Ein Wahlbetrüger hätte auch aus anderen Gründen ein leichtes Spiel gehabt: Fast alle befragten Cottbusser bringen den Wahlcomputern und den handelnden Personen grenzenloses Vertrauen entgegen, und obwohl etwa jeder Dritte von der Manipulationsanfälligkeit der Geräte aus der Presse gehört hatte, schloss auch diese Gruppe von informierten Wählern jede Manipulation kategorisch aus, ohne dies sachlich begründen zu können. Die zur Entdeckung einer etwaigen Manipulation erforderliche kritische Distanz gegenüber dem Wahlsystem war nur höchst selten anzutreffen. Die wenigen Wähler, die sich über den Einsatz von Wahlcomputern empört zeigten, waren von Beruf ausnahmslos Informatiker.

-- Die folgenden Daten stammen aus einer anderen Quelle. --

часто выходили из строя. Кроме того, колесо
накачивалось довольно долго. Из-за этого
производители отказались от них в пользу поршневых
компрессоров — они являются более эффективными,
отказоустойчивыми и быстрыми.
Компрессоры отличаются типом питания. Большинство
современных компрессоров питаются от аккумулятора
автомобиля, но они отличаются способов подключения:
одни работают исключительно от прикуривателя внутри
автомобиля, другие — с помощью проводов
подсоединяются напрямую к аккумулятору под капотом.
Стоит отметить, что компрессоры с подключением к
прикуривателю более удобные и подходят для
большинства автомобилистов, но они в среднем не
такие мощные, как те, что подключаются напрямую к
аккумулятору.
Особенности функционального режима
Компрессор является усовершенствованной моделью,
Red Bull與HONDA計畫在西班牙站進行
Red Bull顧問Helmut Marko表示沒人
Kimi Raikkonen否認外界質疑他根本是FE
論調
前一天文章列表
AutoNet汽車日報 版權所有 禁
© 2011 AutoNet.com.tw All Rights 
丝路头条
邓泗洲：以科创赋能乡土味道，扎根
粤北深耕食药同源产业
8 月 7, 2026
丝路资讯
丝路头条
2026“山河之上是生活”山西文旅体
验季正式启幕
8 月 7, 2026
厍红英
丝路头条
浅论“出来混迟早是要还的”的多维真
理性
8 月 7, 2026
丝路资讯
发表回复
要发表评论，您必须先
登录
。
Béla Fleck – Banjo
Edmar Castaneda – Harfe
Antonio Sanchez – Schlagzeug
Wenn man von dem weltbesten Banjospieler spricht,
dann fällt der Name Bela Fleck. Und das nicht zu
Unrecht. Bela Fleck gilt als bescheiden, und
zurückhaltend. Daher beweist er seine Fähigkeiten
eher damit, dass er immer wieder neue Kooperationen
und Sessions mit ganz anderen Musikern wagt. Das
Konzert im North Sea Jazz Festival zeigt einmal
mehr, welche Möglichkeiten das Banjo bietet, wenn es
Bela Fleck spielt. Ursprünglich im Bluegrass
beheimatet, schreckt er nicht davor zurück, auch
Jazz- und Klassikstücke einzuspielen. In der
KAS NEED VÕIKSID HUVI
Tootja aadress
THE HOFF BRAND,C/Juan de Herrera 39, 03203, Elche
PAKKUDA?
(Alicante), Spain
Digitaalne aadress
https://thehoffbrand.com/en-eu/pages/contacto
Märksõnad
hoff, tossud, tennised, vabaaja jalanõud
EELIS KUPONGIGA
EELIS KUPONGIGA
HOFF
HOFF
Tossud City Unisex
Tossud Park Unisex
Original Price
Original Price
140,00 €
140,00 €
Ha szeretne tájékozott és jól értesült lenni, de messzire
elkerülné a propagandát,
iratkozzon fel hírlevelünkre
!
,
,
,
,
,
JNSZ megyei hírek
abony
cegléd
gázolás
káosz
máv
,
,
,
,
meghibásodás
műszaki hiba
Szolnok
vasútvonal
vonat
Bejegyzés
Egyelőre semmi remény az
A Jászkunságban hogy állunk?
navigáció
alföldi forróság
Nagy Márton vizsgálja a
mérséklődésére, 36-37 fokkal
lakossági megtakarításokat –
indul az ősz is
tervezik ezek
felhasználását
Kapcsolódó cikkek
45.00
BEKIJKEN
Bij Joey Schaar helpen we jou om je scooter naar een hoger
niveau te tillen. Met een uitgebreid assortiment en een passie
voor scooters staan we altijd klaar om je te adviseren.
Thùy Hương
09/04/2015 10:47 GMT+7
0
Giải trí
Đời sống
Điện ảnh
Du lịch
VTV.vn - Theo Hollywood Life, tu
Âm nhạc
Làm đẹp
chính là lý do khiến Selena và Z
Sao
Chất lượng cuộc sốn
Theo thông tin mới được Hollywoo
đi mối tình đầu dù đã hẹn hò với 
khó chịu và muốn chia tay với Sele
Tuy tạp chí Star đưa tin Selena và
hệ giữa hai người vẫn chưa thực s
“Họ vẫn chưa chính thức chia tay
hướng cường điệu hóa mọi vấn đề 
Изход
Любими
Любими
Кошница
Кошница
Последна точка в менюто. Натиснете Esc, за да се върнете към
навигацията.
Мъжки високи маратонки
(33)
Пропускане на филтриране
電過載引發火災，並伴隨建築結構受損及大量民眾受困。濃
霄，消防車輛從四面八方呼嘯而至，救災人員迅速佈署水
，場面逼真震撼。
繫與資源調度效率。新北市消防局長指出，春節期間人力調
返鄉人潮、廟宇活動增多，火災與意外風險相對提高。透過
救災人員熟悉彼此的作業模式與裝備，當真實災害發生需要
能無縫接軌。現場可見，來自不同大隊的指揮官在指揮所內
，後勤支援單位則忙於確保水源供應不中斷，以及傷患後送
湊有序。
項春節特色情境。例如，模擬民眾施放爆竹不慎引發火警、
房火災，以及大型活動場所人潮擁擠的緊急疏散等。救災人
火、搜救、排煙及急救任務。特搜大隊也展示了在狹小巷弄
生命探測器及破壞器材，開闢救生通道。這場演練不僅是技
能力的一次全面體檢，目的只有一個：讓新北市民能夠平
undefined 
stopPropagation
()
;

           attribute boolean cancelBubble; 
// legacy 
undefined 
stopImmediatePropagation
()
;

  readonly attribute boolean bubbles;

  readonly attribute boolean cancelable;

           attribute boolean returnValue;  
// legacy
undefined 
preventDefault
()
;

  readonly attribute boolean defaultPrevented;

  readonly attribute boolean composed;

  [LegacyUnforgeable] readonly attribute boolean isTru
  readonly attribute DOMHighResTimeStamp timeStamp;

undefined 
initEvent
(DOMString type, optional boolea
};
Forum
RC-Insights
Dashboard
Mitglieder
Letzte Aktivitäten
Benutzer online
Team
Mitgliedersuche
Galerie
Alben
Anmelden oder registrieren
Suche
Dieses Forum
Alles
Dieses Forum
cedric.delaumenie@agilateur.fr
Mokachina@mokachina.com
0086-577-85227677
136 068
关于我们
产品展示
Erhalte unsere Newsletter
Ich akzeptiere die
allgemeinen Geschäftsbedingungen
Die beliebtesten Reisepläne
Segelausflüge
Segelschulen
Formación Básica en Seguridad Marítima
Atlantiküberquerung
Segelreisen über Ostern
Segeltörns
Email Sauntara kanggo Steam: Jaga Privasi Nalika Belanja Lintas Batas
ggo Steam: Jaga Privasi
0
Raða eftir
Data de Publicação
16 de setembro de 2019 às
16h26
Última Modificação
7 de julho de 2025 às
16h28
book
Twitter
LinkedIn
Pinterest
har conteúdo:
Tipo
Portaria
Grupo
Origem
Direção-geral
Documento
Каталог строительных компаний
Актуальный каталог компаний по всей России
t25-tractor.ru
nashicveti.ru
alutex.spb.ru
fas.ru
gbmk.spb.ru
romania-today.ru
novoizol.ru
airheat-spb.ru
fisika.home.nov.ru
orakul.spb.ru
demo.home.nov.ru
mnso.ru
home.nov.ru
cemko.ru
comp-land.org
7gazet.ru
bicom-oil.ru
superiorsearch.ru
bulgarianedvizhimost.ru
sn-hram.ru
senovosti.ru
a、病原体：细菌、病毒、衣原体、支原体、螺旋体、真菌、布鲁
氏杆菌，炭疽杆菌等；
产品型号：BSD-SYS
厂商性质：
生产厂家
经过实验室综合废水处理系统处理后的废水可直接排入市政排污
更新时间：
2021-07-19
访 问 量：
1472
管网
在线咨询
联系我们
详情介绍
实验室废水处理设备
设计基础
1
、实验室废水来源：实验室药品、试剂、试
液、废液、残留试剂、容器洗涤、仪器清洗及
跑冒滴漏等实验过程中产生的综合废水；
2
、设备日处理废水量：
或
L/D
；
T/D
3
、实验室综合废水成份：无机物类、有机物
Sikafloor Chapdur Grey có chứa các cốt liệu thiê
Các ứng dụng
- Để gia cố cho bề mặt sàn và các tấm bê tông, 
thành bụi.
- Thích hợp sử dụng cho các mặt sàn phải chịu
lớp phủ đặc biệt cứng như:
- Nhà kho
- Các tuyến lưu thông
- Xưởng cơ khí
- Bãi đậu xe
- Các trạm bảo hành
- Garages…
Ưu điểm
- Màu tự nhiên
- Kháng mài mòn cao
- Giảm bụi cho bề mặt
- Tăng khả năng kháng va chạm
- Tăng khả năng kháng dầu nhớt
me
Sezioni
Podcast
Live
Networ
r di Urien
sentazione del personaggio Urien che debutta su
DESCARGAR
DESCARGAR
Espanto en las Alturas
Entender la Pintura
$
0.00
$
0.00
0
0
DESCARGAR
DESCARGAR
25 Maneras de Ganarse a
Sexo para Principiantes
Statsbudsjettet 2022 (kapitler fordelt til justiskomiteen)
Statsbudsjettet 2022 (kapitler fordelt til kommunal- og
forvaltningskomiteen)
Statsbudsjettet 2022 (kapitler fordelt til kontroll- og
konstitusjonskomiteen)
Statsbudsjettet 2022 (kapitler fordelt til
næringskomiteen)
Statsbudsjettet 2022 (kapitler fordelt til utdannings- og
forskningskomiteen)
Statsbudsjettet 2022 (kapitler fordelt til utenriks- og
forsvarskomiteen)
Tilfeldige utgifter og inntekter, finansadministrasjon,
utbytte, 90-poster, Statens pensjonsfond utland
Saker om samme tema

Fazit: Vertrauen ist gut, Kontrolle nicht möglich.

Anmerkung zur Methodik: Die beschriebenen Vorkommnisse sind durch Beobachtungsprotokolle mehrerer Zeugen oder Audio- und Videoaufzeichnungen belegt. Die Beobachter haben sich ausdrücklich zurückhaltend, freundlich und den Wahlablauf nicht behindernd verhalten. Sie haben sich gegenüber dem jeweiligen Wahlvorstand als interessierte Bürger bzw. Journalisten vorgestellt.